Andrew Martin must have had lots of fun researching this enjoyable tale, which is set in the haunts of the super-rich Russians living in London and in Home Counties palaces. He describes their exotic lifestyle with the detachment of a lepidopterist demonstrating the behaviour and habitat of a butterfly, shifting comfortably between Mayfair and the French Riviera, with sessions on board private planes and superyachts and useful information about acceptable tailors and shirtmakers (Marks & Spencer is not among them), the only wearable overcoats or mackintoshes (Aquascutum or Burberry) and which London restaurant provides a ‘serious lunch’ (Le Gavroche). The plot concerns jewellery theft and murder, but it seemed, to me at least, less interesting than its setting.
You know what to expect from a thriller by Robin Cook: devious and corrupt medics, arcane technicalities about medicine and a nice, smug feeling about a health service that is not run for profit. In this one, Lynn and Edward, brave and indefatigable final-year medical students, take on the university establishment when they realise that too many patients, including Lynn’s boyfriend, are suffering disastrous consequences from what should be routine surgery. In fact, they are being used as guinea pigs for unlicensed research without their consent. The baddies are the venal senior medics and their supporters, brutal Russian heavies paid for by Big Pharma. What can a pair of students do to fight them? The characters are cardboard cutouts and the plot is implausible, but Cook has the knack of grabbing a reader’s attention and, for a while, credulity.

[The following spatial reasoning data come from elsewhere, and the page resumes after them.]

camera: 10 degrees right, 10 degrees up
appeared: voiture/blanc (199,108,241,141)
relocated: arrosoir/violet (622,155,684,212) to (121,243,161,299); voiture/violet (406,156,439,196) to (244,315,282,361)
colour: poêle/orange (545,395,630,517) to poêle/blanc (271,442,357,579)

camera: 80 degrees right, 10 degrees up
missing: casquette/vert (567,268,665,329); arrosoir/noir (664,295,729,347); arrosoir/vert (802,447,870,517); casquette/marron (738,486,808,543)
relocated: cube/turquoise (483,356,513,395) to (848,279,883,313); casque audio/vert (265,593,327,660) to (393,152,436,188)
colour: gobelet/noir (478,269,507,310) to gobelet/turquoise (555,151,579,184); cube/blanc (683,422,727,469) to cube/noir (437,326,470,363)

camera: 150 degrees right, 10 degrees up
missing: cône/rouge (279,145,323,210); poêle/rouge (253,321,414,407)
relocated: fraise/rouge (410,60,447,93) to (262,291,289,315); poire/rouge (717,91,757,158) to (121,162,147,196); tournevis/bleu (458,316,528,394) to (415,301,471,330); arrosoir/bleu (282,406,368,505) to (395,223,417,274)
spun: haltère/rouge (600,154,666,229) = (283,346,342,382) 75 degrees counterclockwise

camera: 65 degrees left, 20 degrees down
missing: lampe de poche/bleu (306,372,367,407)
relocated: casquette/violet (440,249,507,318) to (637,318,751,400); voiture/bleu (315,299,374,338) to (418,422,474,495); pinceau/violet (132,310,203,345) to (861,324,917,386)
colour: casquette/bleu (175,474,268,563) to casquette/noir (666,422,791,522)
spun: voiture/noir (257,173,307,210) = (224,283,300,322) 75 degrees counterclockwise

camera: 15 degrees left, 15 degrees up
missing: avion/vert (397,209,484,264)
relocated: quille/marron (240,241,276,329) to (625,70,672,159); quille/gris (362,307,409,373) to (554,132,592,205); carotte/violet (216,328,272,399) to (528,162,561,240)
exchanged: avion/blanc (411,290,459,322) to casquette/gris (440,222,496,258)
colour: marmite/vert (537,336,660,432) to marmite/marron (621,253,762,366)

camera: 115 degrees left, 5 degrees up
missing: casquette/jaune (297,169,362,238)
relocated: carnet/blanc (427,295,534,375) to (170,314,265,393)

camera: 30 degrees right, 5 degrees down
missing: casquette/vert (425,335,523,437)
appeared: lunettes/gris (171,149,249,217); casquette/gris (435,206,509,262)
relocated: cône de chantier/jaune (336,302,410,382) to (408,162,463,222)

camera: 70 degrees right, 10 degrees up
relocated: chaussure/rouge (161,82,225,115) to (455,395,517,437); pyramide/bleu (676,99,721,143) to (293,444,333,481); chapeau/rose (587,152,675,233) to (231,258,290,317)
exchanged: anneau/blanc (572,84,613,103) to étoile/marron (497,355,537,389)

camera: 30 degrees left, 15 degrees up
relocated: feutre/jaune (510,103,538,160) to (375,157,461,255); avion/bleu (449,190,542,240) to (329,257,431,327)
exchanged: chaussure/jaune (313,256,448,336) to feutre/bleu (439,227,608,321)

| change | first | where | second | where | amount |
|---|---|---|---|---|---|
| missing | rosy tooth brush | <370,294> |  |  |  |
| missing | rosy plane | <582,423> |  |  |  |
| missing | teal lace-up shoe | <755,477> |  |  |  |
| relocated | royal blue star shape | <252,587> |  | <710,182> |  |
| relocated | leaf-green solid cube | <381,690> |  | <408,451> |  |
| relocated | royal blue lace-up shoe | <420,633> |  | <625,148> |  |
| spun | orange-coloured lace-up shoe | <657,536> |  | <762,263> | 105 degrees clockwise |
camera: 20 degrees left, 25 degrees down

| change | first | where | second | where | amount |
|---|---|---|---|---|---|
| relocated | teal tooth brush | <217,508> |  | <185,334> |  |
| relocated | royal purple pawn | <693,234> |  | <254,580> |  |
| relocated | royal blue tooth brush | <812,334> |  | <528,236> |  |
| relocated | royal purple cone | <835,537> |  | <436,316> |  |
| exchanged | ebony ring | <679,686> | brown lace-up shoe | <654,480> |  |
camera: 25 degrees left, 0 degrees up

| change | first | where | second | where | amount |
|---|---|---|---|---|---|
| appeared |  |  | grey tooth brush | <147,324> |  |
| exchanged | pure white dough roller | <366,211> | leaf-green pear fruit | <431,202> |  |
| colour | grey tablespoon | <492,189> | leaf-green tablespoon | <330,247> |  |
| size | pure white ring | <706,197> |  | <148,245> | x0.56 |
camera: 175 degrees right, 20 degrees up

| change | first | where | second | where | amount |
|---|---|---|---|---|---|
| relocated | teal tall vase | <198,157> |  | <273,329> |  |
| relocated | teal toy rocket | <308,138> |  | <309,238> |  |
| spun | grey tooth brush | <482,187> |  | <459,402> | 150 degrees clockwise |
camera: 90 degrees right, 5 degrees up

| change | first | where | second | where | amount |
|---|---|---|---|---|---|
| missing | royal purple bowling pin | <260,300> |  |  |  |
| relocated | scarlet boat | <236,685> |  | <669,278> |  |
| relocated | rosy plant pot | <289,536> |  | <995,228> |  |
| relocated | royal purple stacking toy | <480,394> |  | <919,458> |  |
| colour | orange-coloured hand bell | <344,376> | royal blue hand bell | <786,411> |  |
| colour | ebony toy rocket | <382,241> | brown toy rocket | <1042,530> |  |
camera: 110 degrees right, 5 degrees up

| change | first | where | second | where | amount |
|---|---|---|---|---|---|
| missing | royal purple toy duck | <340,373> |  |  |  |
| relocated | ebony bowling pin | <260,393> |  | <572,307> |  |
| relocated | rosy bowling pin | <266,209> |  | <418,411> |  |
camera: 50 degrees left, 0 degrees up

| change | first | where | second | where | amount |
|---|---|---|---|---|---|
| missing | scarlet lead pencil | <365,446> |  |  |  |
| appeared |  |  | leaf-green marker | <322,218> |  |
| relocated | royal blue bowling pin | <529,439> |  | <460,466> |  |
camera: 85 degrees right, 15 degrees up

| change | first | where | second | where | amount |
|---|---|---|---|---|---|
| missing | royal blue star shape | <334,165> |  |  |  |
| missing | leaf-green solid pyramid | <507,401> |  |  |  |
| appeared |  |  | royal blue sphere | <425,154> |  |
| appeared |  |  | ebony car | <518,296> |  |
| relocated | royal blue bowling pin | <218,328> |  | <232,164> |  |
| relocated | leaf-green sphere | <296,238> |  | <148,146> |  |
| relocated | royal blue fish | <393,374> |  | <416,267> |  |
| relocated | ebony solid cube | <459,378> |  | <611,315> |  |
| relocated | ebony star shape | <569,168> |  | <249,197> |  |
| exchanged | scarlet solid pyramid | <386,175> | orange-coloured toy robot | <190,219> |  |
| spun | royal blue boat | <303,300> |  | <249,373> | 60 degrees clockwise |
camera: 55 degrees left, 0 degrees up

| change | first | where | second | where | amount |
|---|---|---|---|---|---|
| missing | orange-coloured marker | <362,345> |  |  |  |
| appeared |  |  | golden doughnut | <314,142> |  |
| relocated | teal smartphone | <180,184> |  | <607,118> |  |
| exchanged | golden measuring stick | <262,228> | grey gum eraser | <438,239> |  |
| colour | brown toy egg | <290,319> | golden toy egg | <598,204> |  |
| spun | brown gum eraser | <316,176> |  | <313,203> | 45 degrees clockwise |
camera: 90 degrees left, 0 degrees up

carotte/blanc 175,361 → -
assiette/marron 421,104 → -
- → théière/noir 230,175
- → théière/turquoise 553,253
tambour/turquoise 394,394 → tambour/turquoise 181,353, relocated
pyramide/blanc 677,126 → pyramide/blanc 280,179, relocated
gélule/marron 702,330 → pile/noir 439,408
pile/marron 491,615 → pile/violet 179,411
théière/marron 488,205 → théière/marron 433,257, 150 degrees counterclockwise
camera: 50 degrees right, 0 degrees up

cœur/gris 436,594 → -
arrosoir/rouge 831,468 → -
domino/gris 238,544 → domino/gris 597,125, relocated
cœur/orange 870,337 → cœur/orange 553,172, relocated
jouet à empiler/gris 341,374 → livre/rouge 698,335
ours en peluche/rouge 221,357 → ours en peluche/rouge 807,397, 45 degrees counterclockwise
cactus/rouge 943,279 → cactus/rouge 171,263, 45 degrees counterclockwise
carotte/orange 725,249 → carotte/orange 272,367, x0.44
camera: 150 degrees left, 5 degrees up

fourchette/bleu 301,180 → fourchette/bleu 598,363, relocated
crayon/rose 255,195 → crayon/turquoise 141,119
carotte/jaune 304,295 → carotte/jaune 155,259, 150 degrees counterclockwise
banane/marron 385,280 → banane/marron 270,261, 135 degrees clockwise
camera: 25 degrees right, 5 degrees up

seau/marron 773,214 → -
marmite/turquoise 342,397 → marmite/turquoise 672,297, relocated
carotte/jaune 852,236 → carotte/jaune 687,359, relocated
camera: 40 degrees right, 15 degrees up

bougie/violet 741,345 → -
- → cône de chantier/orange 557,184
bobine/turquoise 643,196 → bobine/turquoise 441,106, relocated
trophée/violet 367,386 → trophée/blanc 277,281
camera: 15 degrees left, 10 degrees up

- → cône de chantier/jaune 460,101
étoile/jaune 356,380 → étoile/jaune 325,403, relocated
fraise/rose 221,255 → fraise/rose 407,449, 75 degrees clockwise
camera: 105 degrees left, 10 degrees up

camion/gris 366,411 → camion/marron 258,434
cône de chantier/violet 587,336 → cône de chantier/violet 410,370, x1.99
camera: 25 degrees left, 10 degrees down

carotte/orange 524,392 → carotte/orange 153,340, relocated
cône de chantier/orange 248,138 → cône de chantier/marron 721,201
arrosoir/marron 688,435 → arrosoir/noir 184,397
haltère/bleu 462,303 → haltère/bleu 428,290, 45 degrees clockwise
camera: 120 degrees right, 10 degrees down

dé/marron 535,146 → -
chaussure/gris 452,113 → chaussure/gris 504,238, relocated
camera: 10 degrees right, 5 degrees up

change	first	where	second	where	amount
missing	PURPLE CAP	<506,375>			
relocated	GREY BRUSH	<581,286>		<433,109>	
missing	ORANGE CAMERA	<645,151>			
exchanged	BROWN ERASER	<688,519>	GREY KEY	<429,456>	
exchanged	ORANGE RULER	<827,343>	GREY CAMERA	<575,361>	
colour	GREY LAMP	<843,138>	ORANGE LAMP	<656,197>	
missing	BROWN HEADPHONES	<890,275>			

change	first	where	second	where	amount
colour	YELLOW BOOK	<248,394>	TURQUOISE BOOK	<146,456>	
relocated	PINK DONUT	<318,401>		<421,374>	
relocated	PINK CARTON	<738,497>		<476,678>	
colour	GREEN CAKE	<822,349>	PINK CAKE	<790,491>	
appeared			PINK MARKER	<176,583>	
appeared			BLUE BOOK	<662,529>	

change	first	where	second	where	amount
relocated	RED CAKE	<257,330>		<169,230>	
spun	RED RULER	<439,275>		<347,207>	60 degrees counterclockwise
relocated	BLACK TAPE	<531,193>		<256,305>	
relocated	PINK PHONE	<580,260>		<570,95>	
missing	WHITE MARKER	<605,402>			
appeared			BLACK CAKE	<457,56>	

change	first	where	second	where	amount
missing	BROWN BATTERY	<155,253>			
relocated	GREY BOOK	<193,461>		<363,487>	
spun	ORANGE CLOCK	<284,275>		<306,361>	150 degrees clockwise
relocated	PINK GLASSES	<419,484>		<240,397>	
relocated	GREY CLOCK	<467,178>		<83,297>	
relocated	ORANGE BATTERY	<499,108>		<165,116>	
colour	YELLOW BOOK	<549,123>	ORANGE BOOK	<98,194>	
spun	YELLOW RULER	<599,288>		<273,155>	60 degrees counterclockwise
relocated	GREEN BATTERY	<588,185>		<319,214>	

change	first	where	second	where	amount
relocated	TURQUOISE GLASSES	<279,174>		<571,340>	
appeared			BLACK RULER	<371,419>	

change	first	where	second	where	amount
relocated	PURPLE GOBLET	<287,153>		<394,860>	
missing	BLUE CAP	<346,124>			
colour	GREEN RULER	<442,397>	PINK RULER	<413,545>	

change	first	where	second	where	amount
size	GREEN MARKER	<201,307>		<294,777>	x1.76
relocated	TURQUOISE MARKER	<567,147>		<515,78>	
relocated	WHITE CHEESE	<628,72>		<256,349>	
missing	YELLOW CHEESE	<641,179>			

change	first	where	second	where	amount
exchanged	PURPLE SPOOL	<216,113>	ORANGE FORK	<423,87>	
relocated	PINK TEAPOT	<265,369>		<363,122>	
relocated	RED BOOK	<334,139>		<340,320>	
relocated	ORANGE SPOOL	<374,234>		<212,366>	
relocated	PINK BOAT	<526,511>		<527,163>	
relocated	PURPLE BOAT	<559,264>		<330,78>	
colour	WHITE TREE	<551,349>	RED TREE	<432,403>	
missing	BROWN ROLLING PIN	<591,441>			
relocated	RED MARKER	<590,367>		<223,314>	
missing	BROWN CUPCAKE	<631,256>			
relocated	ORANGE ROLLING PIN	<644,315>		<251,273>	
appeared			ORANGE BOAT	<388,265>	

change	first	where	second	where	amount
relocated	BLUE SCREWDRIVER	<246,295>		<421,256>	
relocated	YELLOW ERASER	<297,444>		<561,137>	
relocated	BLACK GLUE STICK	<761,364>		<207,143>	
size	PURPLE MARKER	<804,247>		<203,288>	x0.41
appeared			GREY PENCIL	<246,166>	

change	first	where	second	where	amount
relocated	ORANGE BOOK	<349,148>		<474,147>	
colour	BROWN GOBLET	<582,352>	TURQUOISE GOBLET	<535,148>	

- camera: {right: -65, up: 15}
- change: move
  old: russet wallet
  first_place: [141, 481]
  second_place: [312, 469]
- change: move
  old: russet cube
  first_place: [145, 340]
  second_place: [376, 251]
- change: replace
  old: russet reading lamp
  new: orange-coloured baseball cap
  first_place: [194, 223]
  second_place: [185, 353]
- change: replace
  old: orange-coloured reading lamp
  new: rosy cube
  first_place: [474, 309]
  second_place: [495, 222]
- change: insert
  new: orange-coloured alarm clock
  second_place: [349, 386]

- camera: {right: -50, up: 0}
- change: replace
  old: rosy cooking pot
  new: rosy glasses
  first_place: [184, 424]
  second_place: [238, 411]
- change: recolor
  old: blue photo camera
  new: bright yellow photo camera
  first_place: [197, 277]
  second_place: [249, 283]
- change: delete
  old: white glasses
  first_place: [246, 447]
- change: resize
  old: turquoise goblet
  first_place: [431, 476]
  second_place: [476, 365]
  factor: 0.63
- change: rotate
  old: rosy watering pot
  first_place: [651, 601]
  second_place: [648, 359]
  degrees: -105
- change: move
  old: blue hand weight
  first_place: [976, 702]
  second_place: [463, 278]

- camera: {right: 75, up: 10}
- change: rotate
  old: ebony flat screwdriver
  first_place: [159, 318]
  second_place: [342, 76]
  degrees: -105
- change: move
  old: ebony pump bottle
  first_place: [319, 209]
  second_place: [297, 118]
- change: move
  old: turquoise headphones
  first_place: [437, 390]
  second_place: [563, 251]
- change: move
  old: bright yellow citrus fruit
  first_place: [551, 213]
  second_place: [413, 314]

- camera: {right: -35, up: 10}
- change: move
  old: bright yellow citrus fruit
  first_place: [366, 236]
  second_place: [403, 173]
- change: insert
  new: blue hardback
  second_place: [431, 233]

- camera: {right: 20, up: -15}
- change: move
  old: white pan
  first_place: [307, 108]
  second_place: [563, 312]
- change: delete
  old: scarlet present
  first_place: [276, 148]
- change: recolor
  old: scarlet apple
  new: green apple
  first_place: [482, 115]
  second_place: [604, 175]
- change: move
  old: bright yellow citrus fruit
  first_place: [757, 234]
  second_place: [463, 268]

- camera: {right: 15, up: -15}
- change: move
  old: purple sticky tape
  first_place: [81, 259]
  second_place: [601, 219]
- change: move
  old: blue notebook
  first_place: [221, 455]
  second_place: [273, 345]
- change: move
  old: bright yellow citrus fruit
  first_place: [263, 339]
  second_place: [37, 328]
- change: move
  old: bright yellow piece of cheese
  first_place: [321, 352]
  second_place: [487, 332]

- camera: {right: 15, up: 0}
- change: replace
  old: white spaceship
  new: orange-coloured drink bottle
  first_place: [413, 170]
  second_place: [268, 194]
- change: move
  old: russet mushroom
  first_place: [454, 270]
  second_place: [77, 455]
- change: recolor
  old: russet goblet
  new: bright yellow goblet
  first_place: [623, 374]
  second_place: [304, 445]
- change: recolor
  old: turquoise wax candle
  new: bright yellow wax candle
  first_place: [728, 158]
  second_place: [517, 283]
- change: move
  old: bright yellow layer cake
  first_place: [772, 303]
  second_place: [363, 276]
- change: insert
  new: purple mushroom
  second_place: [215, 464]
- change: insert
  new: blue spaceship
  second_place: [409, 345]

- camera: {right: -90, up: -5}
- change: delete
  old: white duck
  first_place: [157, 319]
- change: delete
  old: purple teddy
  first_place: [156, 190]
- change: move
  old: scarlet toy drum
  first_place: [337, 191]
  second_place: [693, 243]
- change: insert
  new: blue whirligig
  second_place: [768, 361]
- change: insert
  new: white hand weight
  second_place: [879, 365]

‘Once is happenstance. Twice is coincidence. The third time it’s enemy action.’ So when Inspector Hannah Scarlett and her team from the ‘cold case’ department arrive in a small Cumbrian village to reinvestigate the disappearance, three years previously, of a teenage girl, they take an interest in another young woman who went missing twenty years earlier. And then yet another teenager disappears. This is a well-plotted and well-told story by an author who is an authority on crime fiction of the so-called Golden Age, and whose own books, while very much of our time, are based on that period’s traditions and enhanced by his evident affection for the places they are set in. Highly recommended.